Stored items:
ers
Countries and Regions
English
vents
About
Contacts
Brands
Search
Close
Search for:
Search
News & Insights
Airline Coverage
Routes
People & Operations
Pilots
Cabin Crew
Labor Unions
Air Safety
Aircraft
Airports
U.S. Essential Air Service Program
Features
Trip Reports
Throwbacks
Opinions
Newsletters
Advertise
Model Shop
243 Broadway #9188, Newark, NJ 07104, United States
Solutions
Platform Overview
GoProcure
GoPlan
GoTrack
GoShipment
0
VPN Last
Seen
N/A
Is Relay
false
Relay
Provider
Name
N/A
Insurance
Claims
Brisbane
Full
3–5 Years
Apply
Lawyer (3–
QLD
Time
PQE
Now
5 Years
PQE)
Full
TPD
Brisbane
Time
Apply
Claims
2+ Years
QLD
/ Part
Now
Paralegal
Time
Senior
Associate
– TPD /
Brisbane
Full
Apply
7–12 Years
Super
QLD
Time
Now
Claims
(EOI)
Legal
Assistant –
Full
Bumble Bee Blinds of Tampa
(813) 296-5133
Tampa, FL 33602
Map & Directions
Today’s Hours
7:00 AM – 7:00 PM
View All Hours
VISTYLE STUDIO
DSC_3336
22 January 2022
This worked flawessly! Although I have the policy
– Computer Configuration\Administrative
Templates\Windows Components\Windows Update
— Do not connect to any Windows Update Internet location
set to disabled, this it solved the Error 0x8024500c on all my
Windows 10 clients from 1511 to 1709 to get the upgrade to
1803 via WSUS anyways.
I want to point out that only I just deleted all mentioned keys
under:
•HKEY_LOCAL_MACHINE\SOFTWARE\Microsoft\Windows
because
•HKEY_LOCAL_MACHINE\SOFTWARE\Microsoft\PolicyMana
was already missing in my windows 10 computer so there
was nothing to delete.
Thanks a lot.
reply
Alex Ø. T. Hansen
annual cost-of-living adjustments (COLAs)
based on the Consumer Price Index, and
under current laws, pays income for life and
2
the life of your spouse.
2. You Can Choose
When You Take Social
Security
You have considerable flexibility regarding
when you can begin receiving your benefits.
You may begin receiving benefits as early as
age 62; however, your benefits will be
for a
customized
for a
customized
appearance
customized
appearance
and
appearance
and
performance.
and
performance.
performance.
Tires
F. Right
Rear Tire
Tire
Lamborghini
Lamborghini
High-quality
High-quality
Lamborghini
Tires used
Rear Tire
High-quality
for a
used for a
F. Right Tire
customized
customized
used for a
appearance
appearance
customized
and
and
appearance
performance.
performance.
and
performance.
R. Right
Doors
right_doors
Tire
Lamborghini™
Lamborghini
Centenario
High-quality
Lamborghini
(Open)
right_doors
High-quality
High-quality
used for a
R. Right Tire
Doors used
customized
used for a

● **EXERCISE**: Make a precise copy of the records in their entirety.

● **RESULT**:
ers
Countries and Regions
English
vents
About
Contacts
Brands
Search
Close
Search for:
Search
News & Insights
Airline Coverage
Routes
People & Operations
Pilots
Cabin Crew
Labor Unions
Air Safety
Aircraft
Airports
U.S. Essential Air Service Program
Features
Trip Reports
Throwbacks
Opinions
Newsletters
Advertise
Model Shop
243 Broadway #9188, Newark, NJ 07104, United States
Solutions
Platform Overview
GoProcure
GoPlan
GoTrack
GoShipment
0
VPN Last
Seen
N/A
Is Relay
false
Relay
Provider
Name
N/A
Insurance
Claims
Brisbane
Full
3–5 Years
Apply
Lawyer (3–
QLD
Time
PQE
Now
5 Years
PQE)
Full
TPD
Brisbane
Time
Apply
Claims
2+ Years
QLD
/ Part
Now
Paralegal
Time
Senior
Associate
– TPD /
Brisbane
Full
Apply
7–12 Years
Super
QLD
Time
Now
Claims
(EOI)
Legal
Assistant –
Full
Bumble Bee Blinds of Tampa
(813) 296-5133
Tampa, FL 33602
Map & Directions
Today’s Hours
7:00 AM – 7:00 PM
View All Hours
VISTYLE STUDIO
DSC_3336
22 January 2022
This worked flawessly! Although I have the policy
– Computer Configuration\Administrative
Templates\Windows Components\Windows Update
— Do not connect to any Windows Update Internet location
set to disabled, this it solved the Error 0x8024500c on all my
Windows 10 clients from 1511 to 1709 to get the upgrade to
1803 via WSUS anyways.
I want to point out that only I just deleted all mentioned keys
under:
•HKEY_LOCAL_MACHINE\SOFTWARE\Microsoft\Windows
because
•HKEY_LOCAL_MACHINE\SOFTWARE\Microsoft\PolicyMana
was already missing in my windows 10 computer so there
was nothing to delete.
Thanks a lot.
reply
Alex Ø. T. Hansen
annual cost-of-living adjustments (COLAs)
based on the Consumer Price Index, and
under current laws, pays income for life and
2
the life of your spouse.
2. You Can Choose
When You Take Social
Security
You have considerable flexibility regarding
when you can begin receiving your benefits.
You may begin receiving benefits as early as
age 62; however, your benefits will be
for a
customized
for a
customized
appearance
customized
appearance
and
appearance
and
performance.
and
performance.
performance.
Tires
F. Right
Rear Tire
Tire
Lamborghini
Lamborghini
High-quality
High-quality
Lamborghini
Tires used
Rear Tire
High-quality
for a
used for a
F. Right Tire
customized
customized
used for a
appearance
appearance
customized
and
and
appearance
performance.
performance.
and
performance.
R. Right
Doors
right_doors
Tire
Lamborghini™
Lamborghini
Centenario
High-quality
Lamborghini
(Open)
right_doors
High-quality
High-quality
used for a
R. Right Tire
Doors used
customized
used for a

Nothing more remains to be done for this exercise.